• Instruction
Which lines in the records contain the string "práci"? Pull out each of those lines and copy it in full.

Material for this exercise START

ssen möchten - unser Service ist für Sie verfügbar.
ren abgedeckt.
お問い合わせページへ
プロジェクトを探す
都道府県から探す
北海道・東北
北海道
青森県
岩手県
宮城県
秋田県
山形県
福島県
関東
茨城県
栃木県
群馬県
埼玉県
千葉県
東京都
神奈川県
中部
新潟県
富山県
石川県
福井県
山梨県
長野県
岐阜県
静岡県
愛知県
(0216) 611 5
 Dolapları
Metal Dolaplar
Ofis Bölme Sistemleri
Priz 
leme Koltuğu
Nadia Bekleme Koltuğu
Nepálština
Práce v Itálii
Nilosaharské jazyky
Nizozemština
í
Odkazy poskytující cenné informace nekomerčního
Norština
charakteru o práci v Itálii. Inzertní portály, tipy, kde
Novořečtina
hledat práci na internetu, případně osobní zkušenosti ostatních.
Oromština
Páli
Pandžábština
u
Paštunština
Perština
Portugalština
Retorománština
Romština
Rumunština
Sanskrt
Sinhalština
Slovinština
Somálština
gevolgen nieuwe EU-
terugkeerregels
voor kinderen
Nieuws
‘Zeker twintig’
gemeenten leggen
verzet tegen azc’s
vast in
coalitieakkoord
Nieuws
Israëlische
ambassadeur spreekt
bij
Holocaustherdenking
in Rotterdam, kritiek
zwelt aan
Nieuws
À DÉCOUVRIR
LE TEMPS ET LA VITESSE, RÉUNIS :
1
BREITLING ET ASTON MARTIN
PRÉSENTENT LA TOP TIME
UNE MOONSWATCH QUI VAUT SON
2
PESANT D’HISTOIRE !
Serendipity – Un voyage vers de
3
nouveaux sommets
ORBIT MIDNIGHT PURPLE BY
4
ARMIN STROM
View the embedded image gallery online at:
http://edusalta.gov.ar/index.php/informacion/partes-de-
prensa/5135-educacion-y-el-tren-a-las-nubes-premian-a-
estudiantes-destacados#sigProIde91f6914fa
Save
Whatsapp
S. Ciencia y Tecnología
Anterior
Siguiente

Material for this exercise END

• Solution to the exercise
charakteru o práci v Itálii. Inzertní portály, tipy, kde
hledat práci na internetu, případně osobní zkušenosti ostatních.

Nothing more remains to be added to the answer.